The message he must communicate is beyond pure reason. The troop numbers, the strategic rationale and the policy direction matter more as indicators of temperament than as elements of an argument. The question of commitment was less pressing six months ago when Gen. Stanley McChrystal, trumpets across Washington blaring, was sent to take command in Afghanistan. But now it can no longer be avoided. The current moment is a test of the president’s “courage d’esprit,” of his determination.

The trouble is, the president is speaking to multiple audiences. There is a constituency - called the American people - who are as much interested in hearing how the war ends than in Churchill 2.0. There is Pakistan, which we are told wants to hear that we'll never leave, ever, so they'll stop backing the Afghan Taliban. There are the Afghans themselves - some of whom want a reassurance that the U.S. will not bug out on them and others who want a reassurance that the U.S. is not bent on permanently occupying them. You can signal resolve to one party and undermine your message to the other.

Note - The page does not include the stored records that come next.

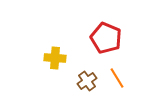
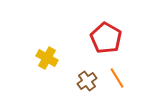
red pentagon: rotated 8 degrees clockwise
yellow cross: moved 8 px left; rotated 25 degrees clockwise
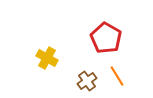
orange line: moved 2 px up
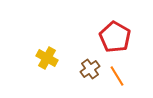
red pentagon: moved 9 px right, 1 px up
brown cross: moved 3 px right, 12 px up
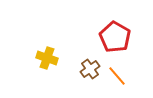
yellow cross: rotated 10 degrees counterclockwise
orange line: rotated 10 degrees counterclockwise
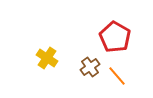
yellow cross: rotated 15 degrees clockwise
brown cross: moved 2 px up
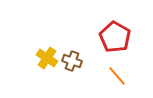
brown cross: moved 18 px left, 6 px up; rotated 36 degrees counterclockwise
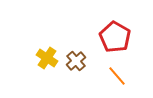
brown cross: moved 4 px right; rotated 30 degrees clockwise
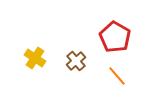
yellow cross: moved 12 px left
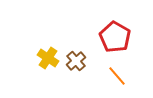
yellow cross: moved 13 px right
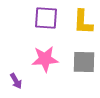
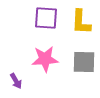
yellow L-shape: moved 2 px left
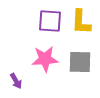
purple square: moved 4 px right, 3 px down
gray square: moved 4 px left
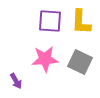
gray square: rotated 25 degrees clockwise
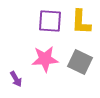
purple arrow: moved 2 px up
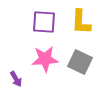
purple square: moved 6 px left, 1 px down
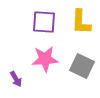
gray square: moved 2 px right, 4 px down
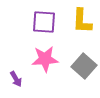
yellow L-shape: moved 1 px right, 1 px up
gray square: moved 2 px right; rotated 15 degrees clockwise
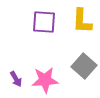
pink star: moved 21 px down
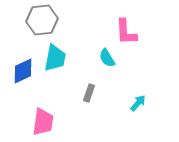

The broader problem is that this question of resolve is a red herring. What if Obama resolutely declares that American interests will be better served with an off-shore approach? I suspect Donnelly would not be pleased with such a display.

But more broadly, the president is one man. In a democratic society, there is going to be a loud, public clash of views on the subject of whether we need to stay in Afghanistan for decades or whether we should switch our strategy. By the very nature of our society, it is impossible to signal "resolve" when it comes to a mission that is as ambiguous as Afghanistan has become. There will always be powerful voices - in Washington, in the media, etc. - who can dissent and by dissenting, dilute a unified message. If the Taliban are paying attention, they'll surely pick up on that dissent no matter how resolute President Obama becomes. Unless you want to silence that dissent, there's no way a democratic debate cannot ultimately serve as fodder for enemy propaganda.

That's not to say it's impossible for a democratic society to convey an image of resolve. You could signal unity of purpose and seriousness about the war by instituting conscription and putting the economy into a war-footing, as we did during World War II (great stimulus prospects there as well). Both moves would certainly put the world on notice that America was serious about the business in Afghanistan.